Pour la République islamique d’Iran, l’Irak représente une porte d’entrée du monde arabe. Dans leur discours officiel, les responsables iraniens parlent du monde musulman dans son ensemble et critiquent la division chiite/sunnite considérée comme une stratégie des Américains pour le diviser. En pratique pourtant, Téhéran s’est appuyé sur cette identité commune religieuse pour asseoir son influence dans la région. L’Irak est ainsi le premier pas vers « l’axe de la résistance » ou ce que les Occidentaux appellent « le croissant chiite ».

Paradoxalement, alors que l’une des priorités des gouvernements américains, républicains comme démocrates, a toujours été de diminuer l’influence de l’Iran dans la région, l’invasion par les États-Unis de l’Irak en 2003 sous George W. Bush l’accélère.

Depuis la chute de Saddam Hussein, Sepah-e Qods, la branche d’opération extérieure des Pasdarans, a pu augmenter son influence politique, militaire, économique et culturelle sous le commandement du général Soleimani qui possédait une parfaite connaissance des acteurs irakiens et de la langue arabe. L’avènement de l’État islamique a été l’occasion parfaite pour la montée en puissance des milices chiites en Irak. Aujourd’hui, après cette victoire militaire, elles possèdent une légitimité auprès d’une partie de la population.
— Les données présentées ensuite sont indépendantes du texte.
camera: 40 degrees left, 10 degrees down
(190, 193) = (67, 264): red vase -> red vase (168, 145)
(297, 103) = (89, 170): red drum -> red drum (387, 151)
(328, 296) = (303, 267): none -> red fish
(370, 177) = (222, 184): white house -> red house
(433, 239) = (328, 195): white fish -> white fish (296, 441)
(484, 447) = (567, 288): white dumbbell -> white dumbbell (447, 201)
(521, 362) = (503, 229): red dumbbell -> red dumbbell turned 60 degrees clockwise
Le départ des troupes américaines d’Irak est une promesse de campagne de Donald Trump. Néanmoins, Washington n’est pas prêt à donner toute la place à l’Iran, d’où l’assassinat de Soleimani, trait d’union entre les milices chiites et les Iraniens. Selon un article du New York Times, publié le 27 mars dernier, Mike Pompeo – secrétaire d’État des États-Unis – et Robert C. O’Brien – conseiller à la sécurité nationale de Donald Trump – auraient proposé une attaque de grosse ampleur contre Kataeb Hezbollah, principale milice chiite irakienne soutenue par le régime iranien. De fait, cette milice, dont le commandant a été tué en même temps que Soleimani et comprenant des milliers de membres, est investie dans la politique et l’économie, et possède des institutions caritatives et culturelles, sur le modèle des Gardiens de la révolution iraniens. Elle incarne donc d’une certaine manière le modèle d’exportation de la révolution iranienne. Le commandant des forces américaines en Irak s’est opposé à une telle attaque ; les troupes ne sont pas en nombre suffisant et pas prêtes. Il existe ainsi deux courants à Washington représentés par Mike Pompeo d’une part et les militaires d’une autre, plus pragmatiques et conscients de la dangerosité d’une telle action.
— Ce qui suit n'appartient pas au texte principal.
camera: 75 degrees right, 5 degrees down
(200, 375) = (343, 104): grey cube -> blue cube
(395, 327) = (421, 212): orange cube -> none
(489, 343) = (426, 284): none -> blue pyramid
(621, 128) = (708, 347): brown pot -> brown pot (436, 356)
Mais les récents mouvements militaires des Américains en Irak sont des signaux inquiétants. Les plus petites bases américaines, victimes régulières d’attaques de roquettes et de manifestants, ont été évacuées et leurs troupes se sont regroupées à la base militaire Al Assad, difficile d’accès. Selon eux, le personnel a été regroupé pour mieux lutter contre la crise du Covid-19. Plus récemment, des Patriots, système de missiles d’interception anti-aérienne, ont été installés et certaines sources évoquent la volonté d’y installer l’ambassade américaine. Ce sont là les signes de préparation d’une éventuelle attaque. Les États-Unis auraient souhaité profiter de la crise du Covid-19 en Iran et de la vulnérabilité de Téhéran, mais en raison de l’ampleur de la crise sanitaire qui les touche actuellement, une opération extérieure militaire semble pour le moment peu probable.
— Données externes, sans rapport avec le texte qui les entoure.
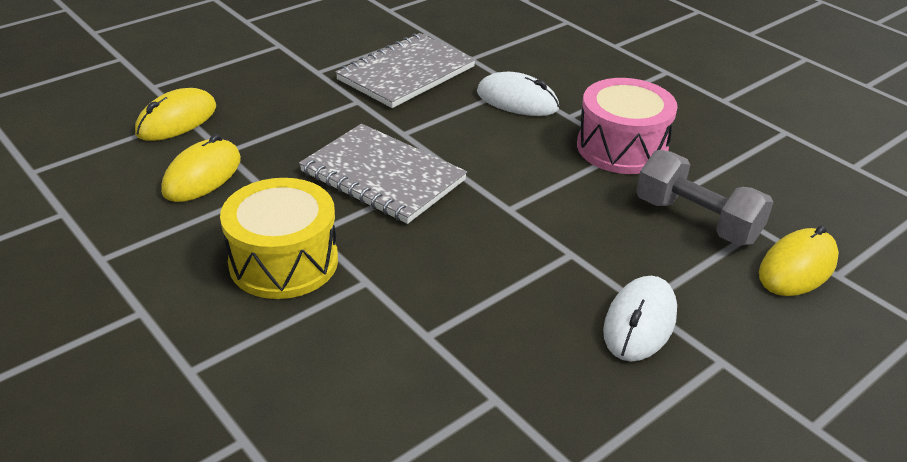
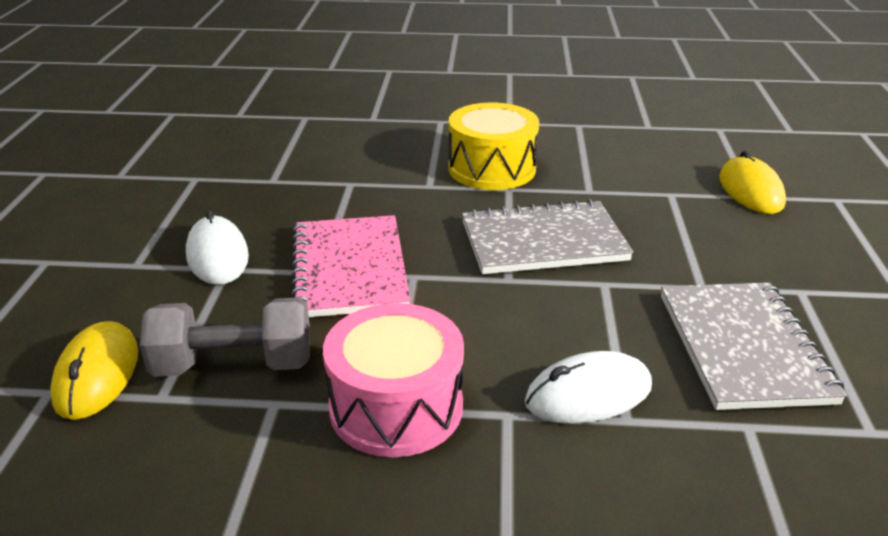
camera: 135 degrees right, 5 degrees down
(202, 175) = (642, 176): yellow mouse -> none
(546, 241) = (350, 269): none -> pink notebook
La principale victime de cette situation est bien entendu l’Irak, sa jeunesse, sa démocratie et sa souveraineté. Il est le terrain de confrontation entre deux puissances qui se servent de ses divisions ethniques et religieuses pour asseoir leur influence. Or c’est un pays qui possède des ressources énergétiques importantes et qui bénéficie d’une position stratégique au Moyen-Orient. Bagdad doit dépasser ses problèmes de corruption pour ne pas devenir un vassal de l’Iran ou un pays satellite des intérêts américains. L’Union européenne aurait un rôle stabilisateur à jouer comme elle aurait pu avoir un rôle en Syrie ou au Yémen. Malheureusement, son manque d’unité en matière de politique étrangère ne le lui permet pas et c’est bien regrettable.